*Assigned task*: Reproduce the text of the material below line for line, omitting the bracketed picture markers.

------------

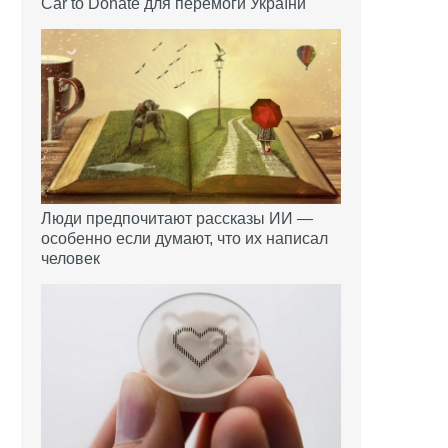
Car to Donate для перемоги України
Люди предпочитают рассказы ИИ —
особенно если думают, что их написал
человек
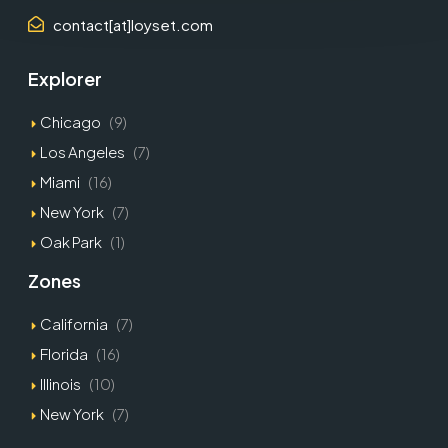
contact[at]loyset.com
Explorer
Chicago
(9)
Los Angeles
(7)
Miami
(16)
New York
(7)
Oak Park
(1)
Zones
California
(7)
Florida
(16)
Illinois
(10)
New York
(7)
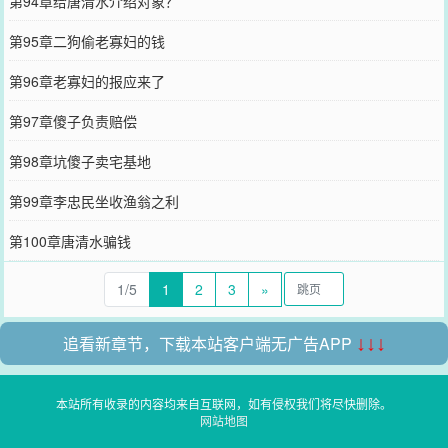
第94章给唐清水介绍对象？
第95章二狗偷老寡妇的钱
第96章老寡妇的报应来了
第97章傻子负责赔偿
第98章坑傻子卖宅基地
第99章李忠民坐收渔翁之利
第100章唐清水骗钱
1/5
1
2
3
»
追看新章节，下载本站客户端无广告APP
↓↓↓
本站所有收录的内容均来自互联网，如有侵权我们将尽快删除。
网站地图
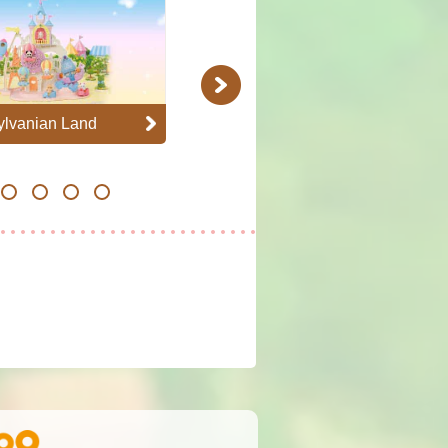
Next
ylvanian Land
Guardería del Castillo
Soleado
19
20
21
22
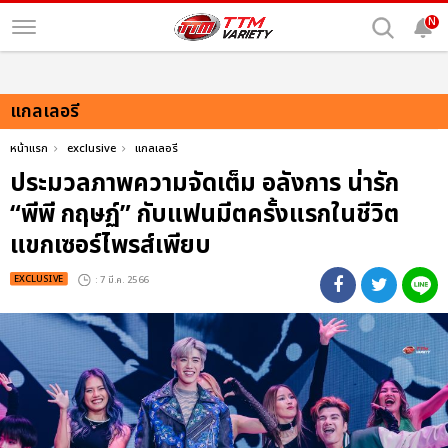
N
แกลเลอรี
หน้าแรก
exclusive
แกลเลอรี
ประมวลภาพความจัดเต็ม อลังการ น่ารัก
“พีพี กฤษฏ์” กับแฟนมีตครั้งแรกในชีวิต
แขกเซอร์ไพรส์เพียบ
EXCLUSIVE
: 7 มี.ค. 2566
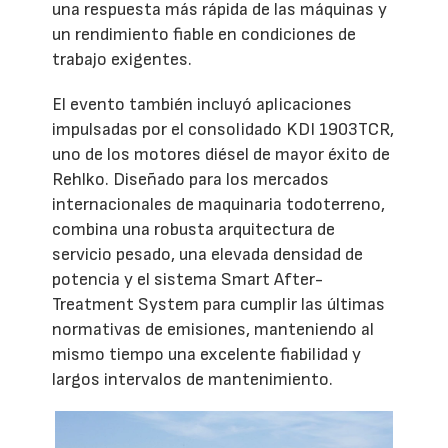
una respuesta más rápida de las máquinas y
un rendimiento fiable en condiciones de
trabajo exigentes.
El evento también incluyó aplicaciones
impulsadas por el consolidado KDI 1903TCR,
uno de los motores diésel de mayor éxito de
Rehlko. Diseñado para los mercados
internacionales de maquinaria todoterreno,
combina una robusta arquitectura de
servicio pesado, una elevada densidad de
potencia y el sistema Smart After-
Treatment System para cumplir las últimas
normativas de emisiones, manteniendo al
mismo tiempo una excelente fiabilidad y
largos intervalos de mantenimiento.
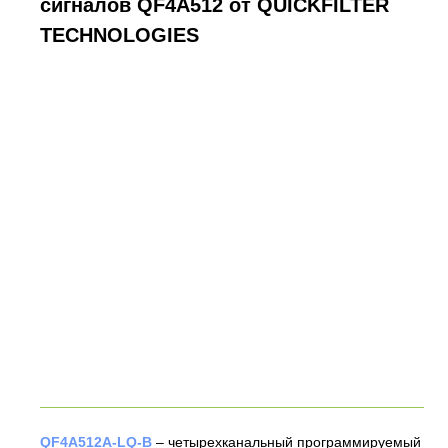
сигналов QF4A512 от QUICKFILTER
TECHNOLOGIES
QF4A512A-LQ-B
– четырехканальный программируемый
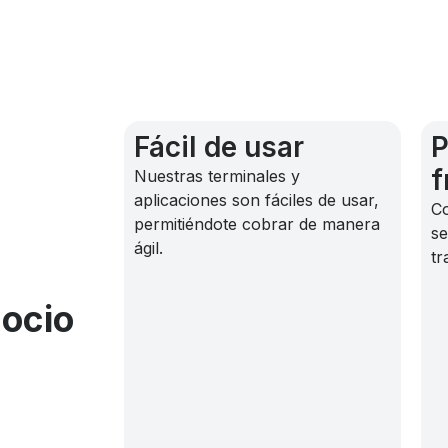
Fácil de usar
P
f
Nuestras terminales y
aplicaciones son fáciles de usar,
C
permitiéndote cobrar de manera
se
ágil.
tr
ocio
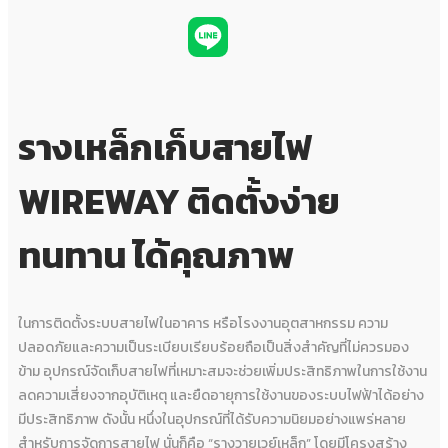
รางเหล็กเก็บสายไฟ
WIREWAY ติดตั้งง่าย
ทนทาน ได้คุณภาพ
ในการติดตั้งระบบสายไฟในอาคาร หรือโรงงานอุตสาหกรรม ความ
ปลอดภัยและความเป็นระเบียบเรียบร้อยถือเป็นสิ่งสำคัญที่ไม่ควรมอง
ข้าม อุปกรณ์จัดเก็บสายไฟที่เหมาะสมจะช่วยเพิ่มประสิทธิภาพในการใช้งาน
ลดความเสี่ยงจากอุบัติเหตุ และยืดอายุการใช้งานของระบบไฟฟ้าได้อย่าง
มีประสิทธิภาพ ดังนั้น หนึ่งในอุปกรณ์ที่ได้รับความนิยมอย่างแพร่หลาย
สำหรับการจัดการสายไฟ นั่นก็คือ “รางวายเวย์เหล็ก” โดยมีโครงสร้าง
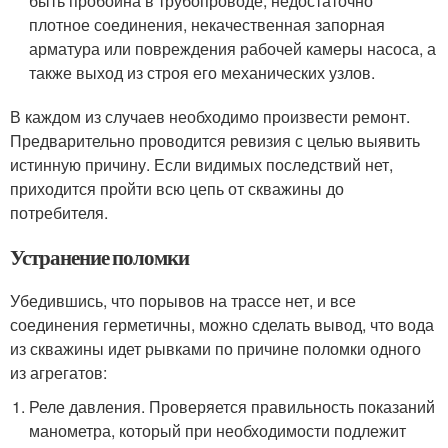
быть пробоина в трубопроводе, недостаточно
плотное соединения, некачественная запорная
арматура или повреждения рабочей камеры насоса, а
также выход из строя его механических узлов.
В каждом из случаев необходимо произвести ремонт.
Предварительно проводится ревизия с целью выявить
истинную причину. Если видимых последствий нет,
приходится пройти всю цепь от скважины до
потребителя.
Устранение поломки
Убедившись, что порывов на трассе нет, и все
соединения герметичны, можно сделать вывод, что вода
из скважины идет рывками по причине поломки одного
из агрегатов:
Реле давления. Проверяется правильность показаний
манометра, который при необходимости подлежит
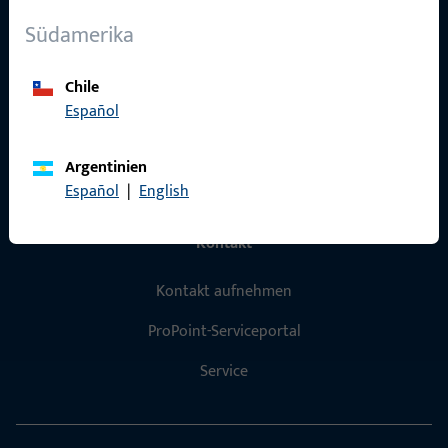
Über Uns
Südamerika
Karriere
Chile
Referenzen
Español
Produktkatalog
Argentinien
Español
|
English
Kontakt
Kontakt aufnehmen
ProPoint-Serviceportal
Service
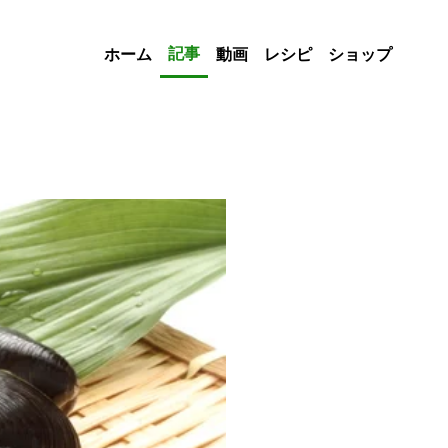
記事
ホーム
動画
レシピ
ショップ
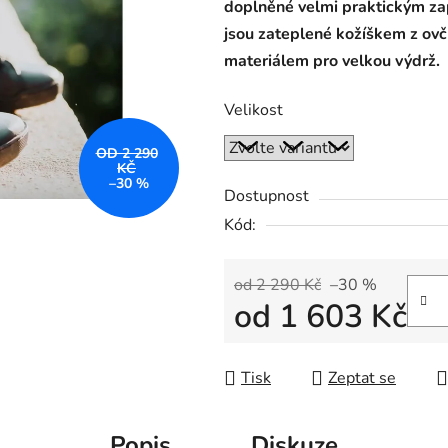
doplněné velmi praktickým za
jsou zateplené kožíškem z ovč
materiálem pro velkou výdrž.
Velikost
OD 2 290
KČ
–30 %
Dostupnost
Kód:
od 2 290 Kč
–30 %
od
1 603 Kč
Měrná cena:
Tisk
Zeptat se
Popis
Diskuze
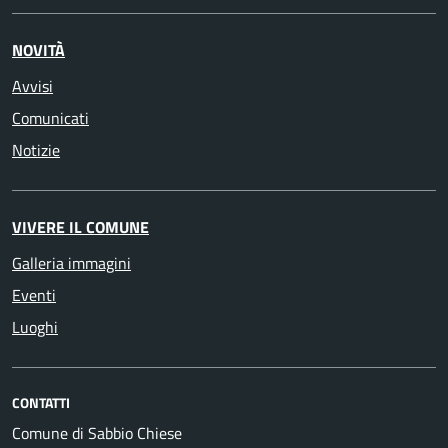
NOVITÀ
Avvisi
Comunicati
Notizie
VIVERE IL COMUNE
Galleria immagini
Eventi
Luoghi
CONTATTI
Comune di Sabbio Chiese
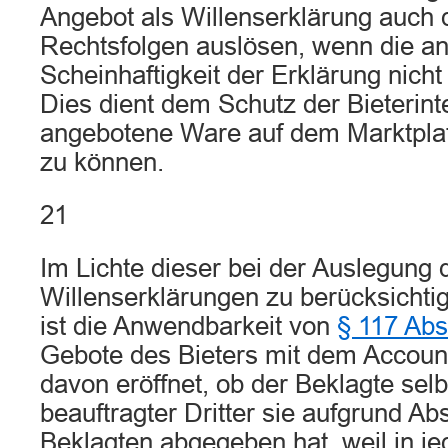
Angebot als Willenserklärung auch 
Rechtsfolgen auslösen, wenn die an
Scheinhaftigkeit der Erklärung nich
Dies dient dem Schutz der Bieterint
angebotene Ware auf dem Marktplat
zu können.
21
Im Lichte dieser bei der Auslegung 
Willenserklärungen zu berücksicht
ist die Anwendbarkeit von
§ 117 Ab
Gebote des Bieters mit dem Accoun
davon eröffnet, ob der Beklagte sel
beauftragter Dritter sie aufgrund A
Beklagten abgegeben hat, weil in j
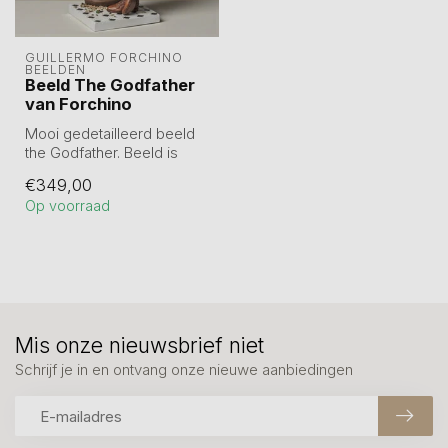
GUILLERMO FORCHINO 
BEELDEN
Beeld The Godfather
van Forchino
Mooi gedetailleerd beeld
the Godfather. Beeld is
gemaakt van hoogwaardig
€349,00
resin.
Op voorraad
...
Mis onze nieuwsbrief niet
Schrijf je in en ontvang onze nieuwe aanbiedingen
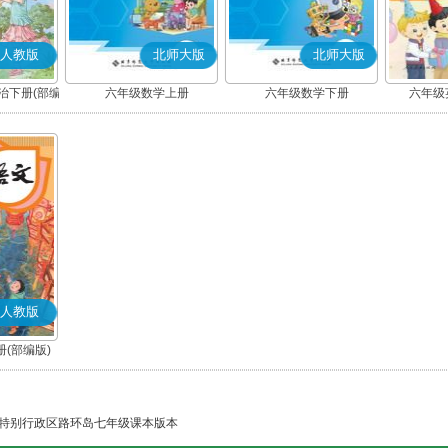
人教版
北师大版
北师大版
治下册(部编
六年级数学上册
六年级数学下册
六年级
人教版
(部编版)
特别行政区路环岛七年级课本版本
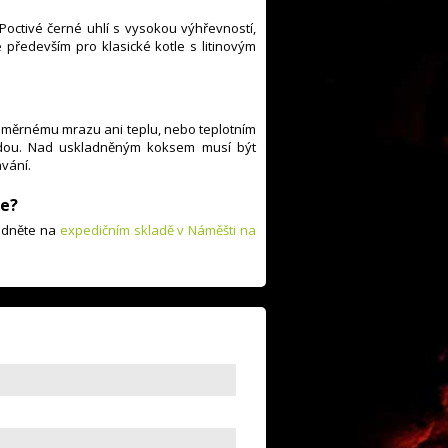
octivé černé uhlí s vysokou výhřevností,
ředevším pro klasické kotle s litinovým
měrnému mrazu ani teplu, nebo teplotním
dou. Nad uskladněným koksem musí být
ávání.
e?
vedněte na
expedičním skladě v Náměšti na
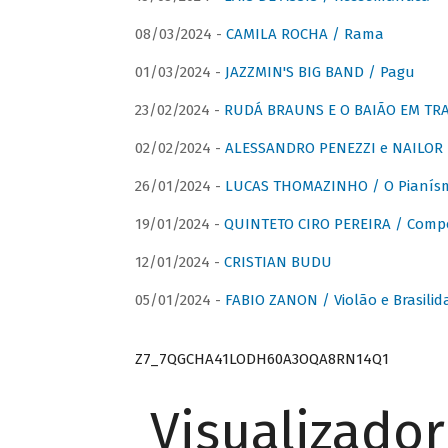
08/03/2024 -
CAMILA ROCHA / Rama
01/03/2024 -
JAZZMIN'S BIG BAND / Pagu
23/02/2024 -
RUDÁ BRAUNS E O BAIÃO EM TR
02/02/2024 -
ALESSANDRO PENEZZI e NAILOR PR
26/01/2024 -
LUCAS THOMAZINHO / O Pianísm
19/01/2024 -
QUINTETO CIRO PEREIRA / Comp
12/01/2024 -
CRISTIAN BUDU
05/01/2024 -
FABIO ZANON / Violão e Brasilid
Z7_7QGCHA41LODH60A3OQA8RN14Q1
Visualizado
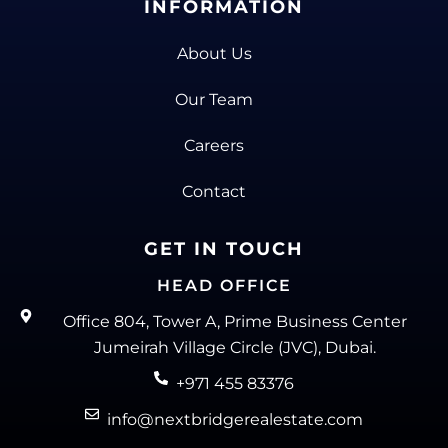
INFORMATION
About Us
Our Team
Careers
Contact
GET IN TOUCH
HEAD OFFICE
Office 804, Tower A, Prime Business Center
Jumeirah Village Circle (JVC), Dubai.
+971 455 83376
info@nextbridgerealestate.com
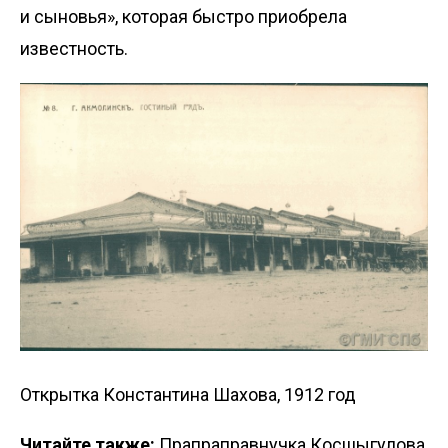
и сыновья», которая быстро приобрела
известность.
Открытка Константина Шахова, 1912 год
Читайте также:
Прапраправнучка Косшыгулова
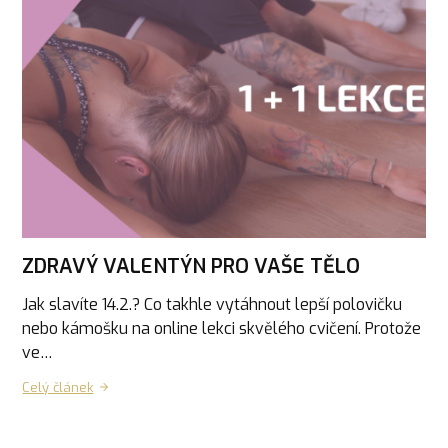
ZDRAVÝ VALENTÝN PRO VAŠE TĚLO
Jak slavíte 14.2.? Co takhle vytáhnout lepší polovičku
nebo kámošku na online lekci skvělého cvičení. Protože
ve…
Celý článek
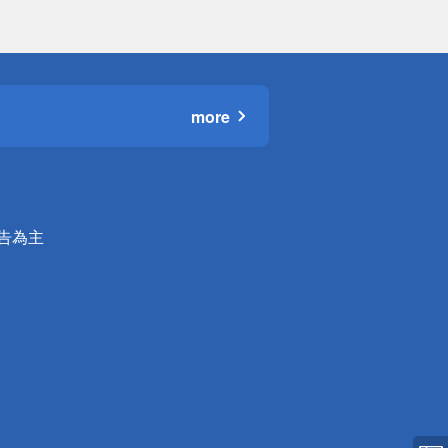
more
公告為主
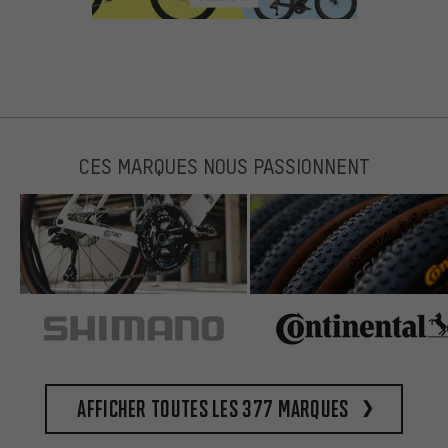
CES MARQUES NOUS PASSIONNENT
Afficher toutes les 377 marques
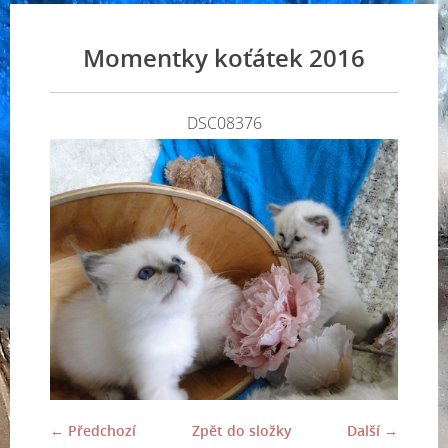
Momentky koťátek 2016
DSC08376
← Předchozí
Zpět do složky
Další →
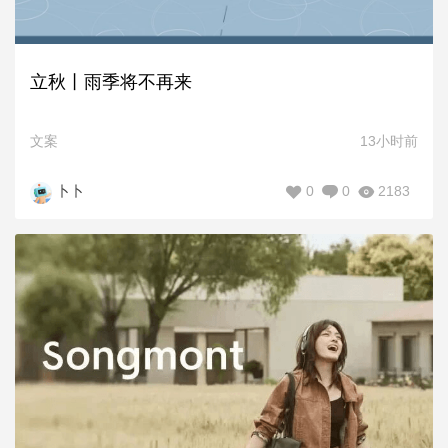
立秋丨雨季将不再来
文案
13小时前
0
0
2183
卜卜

------------

*Reply to the task*:
Car to Donate для перемоги України
Люди предпочитают рассказы ИИ —
особенно если думают, что их написал
человек
contact[at]loyset.com
Explorer
Chicago
(9)
Los Angeles
(7)
Miami
(16)
New York
(7)
Oak Park
(1)
Zones
California
(7)
Florida
(16)
Illinois
(10)
New York
(7)
第94章给唐清水介绍对象？
第95章二狗偷老寡妇的钱
第96章老寡妇的报应来了
第97章傻子负责赔偿
第98章坑傻子卖宅基地
第99章李忠民坐收渔翁之利
第100章唐清水骗钱
1/5
1
2
3
»
追看新章节，下载本站客户端无广告APP
↓↓↓
本站所有收录的内容均来自互联网，如有侵权我们将尽快删除。
网站地图
Next
ylvanian Land
Guardería del Castillo
Soleado
19
20
21
22
N
แกลเลอรี
หน้าแรก
exclusive
แกลเลอรี
ประมวลภาพความจัดเต็ม อลังการ น่ารัก
“พีพี กฤษฏ์” กับแฟนมีตครั้งแรกในชีวิต
แขกเซอร์ไพรส์เพียบ
EXCLUSIVE
: 7 มี.ค. 2566
una respuesta más rápida de las máquinas y
un rendimiento fiable en condiciones de
trabajo exigentes.
El evento también incluyó aplicaciones
impulsadas por el consolidado KDI 1903TCR,
uno de los motores diésel de mayor éxito de
Rehlko. Diseñado para los mercados
internacionales de maquinaria todoterreno,
combina una robusta arquitectura de
servicio pesado, una elevada densidad de
potencia y el sistema Smart After-
Treatment System para cumplir las últimas
normativas de emisiones, manteniendo al
mismo tiempo una excelente fiabilidad y
largos intervalos de mantenimiento.
сигналов QF4A512 от QUICKFILTER
TECHNOLOGIES
QF4A512A-LQ-B
– четырехканальный программируемый
Fácil de usar
P
f
Nuestras terminales y
aplicaciones son fáciles de usar,
C
permitiéndote cobrar de manera
se
ágil.
tr
ocio
รางเหล็กเก็บสายไฟ
WIREWAY ติดตั้งง่าย
ทนทาน ได้คุณภาพ
ในการติดตั้งระบบสายไฟในอาคาร หรือโรงงานอุตสาหกรรม ความ
ปลอดภัยและความเป็นระเบียบเรียบร้อยถือเป็นสิ่งสำคัญที่ไม่ควรมอง
ข้าม อุปกรณ์จัดเก็บสายไฟที่เหมาะสมจะช่วยเพิ่มประสิทธิภาพในการใช้งาน
ลดความเสี่ยงจากอุบัติเหตุ และยืดอายุการใช้งานของระบบไฟฟ้าได้อย่าง
มีประสิทธิภาพ ดังนั้น หนึ่งในอุปกรณ์ที่ได้รับความนิยมอย่างแพร่หลาย
สำหรับการจัดการสายไฟ นั่นก็คือ “รางวายเวย์เหล็ก” โดยมีโครงสร้าง
быть пробоина в трубопроводе, недостаточно
плотное соединения, некачественная запорная
арматура или повреждения рабочей камеры насоса, а
также выход из строя его механических узлов.
В каждом из случаев необходимо произвести ремонт.
Предварительно проводится ревизия с целью выявить
истинную причину. Если видимых последствий нет,
приходится пройти всю цепь от скважины до
потребителя.
Устранение поломки
Убедившись, что порывов на трассе нет, и все
соединения герметичны, можно сделать вывод, что вода
из скважины идет рывками по причине поломки одного
из агрегатов:
Реле давления. Проверяется правильность показаний
манометра, который при необходимости подлежит
Über Uns
Südamerika
Karriere
Chile
Referenzen
Español
Produktkatalog
Argentinien
Español
|
English
Kontakt
Kontakt aufnehmen
ProPoint-Serviceportal
Service
記事
ホーム
動画
レシピ
ショップ
doplněné velmi praktickým za
jsou zateplené kožíškem z ovč
materiálem pro velkou výdrž.
Velikost
OD 2 290
KČ
–30 %
Dostupnost
Kód:
od 2 290 Kč
–30 %
od
1 603 Kč
Měrná cena:
Tisk
Zeptat se
Popis
Diskuze
NOVITÀ
Avvisi
Comunicati
Notizie
VIVERE IL COMUNE
Galleria immagini
Eventi
Luoghi
CONTATTI
Comune di Sabbio Chiese
Angebot als Willenserklärung auch 
Rechtsfolgen auslösen, wenn die an
Scheinhaftigkeit der Erklärung nich
Dies dient dem Schutz der Bieterint
angebotene Ware auf dem Marktplat
zu können.
21
Im Lichte dieser bei der Auslegung 
Willenserklärungen zu berücksicht
ist die Anwendbarkeit von
§ 117 Ab
Gebote des Bieters mit dem Accoun
davon eröffnet, ob der Beklagte sel
beauftragter Dritter sie aufgrund A
Beklagten abgegeben hat, weil in j
GUILLERMO FORCHINO 
BEELDEN
Beeld The Godfather
van Forchino
Mooi gedetailleerd beeld
the Godfather. Beeld is
gemaakt van hoogwaardig
€349,00
resin.
Op voorraad
...
Mis onze nieuwsbrief niet
Schrijf je in en ontvang onze nieuwe aanbiedingen
人教版
北师大版
北师大版
治下册(部编
六年级数学上册
六年级数学下册
六年级
人教版
(部编版)
特别行政区路环岛七年级课本版本
octivé černé uhlí s vysokou výhřevností,
ředevším pro klasické kotle s litinovým
měrnému mrazu ani teplu, nebo teplotním
dou. Nad uskladněným koksem musí být
ávání.
e?
vedněte na
expedičním skladě v Náměšti na
08/03/2024 -
CAMILA ROCHA / Rama
01/03/2024 -
JAZZMIN'S BIG BAND / Pagu
23/02/2024 -
RUDÁ BRAUNS E O BAIÃO EM TR
02/02/2024 -
ALESSANDRO PENEZZI e NAILOR PR
26/01/2024 -
LUCAS THOMAZINHO / O Pianísm
19/01/2024 -
QUINTETO CIRO PEREIRA / Comp
12/01/2024 -
CRISTIAN BUDU
05/01/2024 -
FABIO ZANON / Violão e Brasilid
Z7_7QGCHA41LODH60A3OQA8RN14Q1
Visualizado
INFORMATION
About Us
Our Team
Careers
Contact
GET IN TOUCH
HEAD OFFICE
Office 804, Tower A, Prime Business Center
Jumeirah Village Circle (JVC), Dubai.
+971 455 83376
info@nextbridgerealestate.com
и сыновья», которая быстро приобрела
известность.
Открытка Константина Шахова, 1912 год
Читайте также:
Прапраправнучка Косшыгулова
ZDRAVÝ VALENTÝN PRO VAŠE TĚLO
Jak slavíte 14.2.? Co takhle vytáhnout lepší polovičku
nebo kámošku na online lekci skvělého cvičení. Protože
ve…
Celý článek
more
公告為主
CES MARQUES NOUS PASSIONNENT
Afficher toutes les 377 marques
Momentky koťátek 2016
DSC08376
← Předchozí
Zpět do složky
Další →
立秋丨雨季将不再来
文案
13小时前
0
0
2183
卜卜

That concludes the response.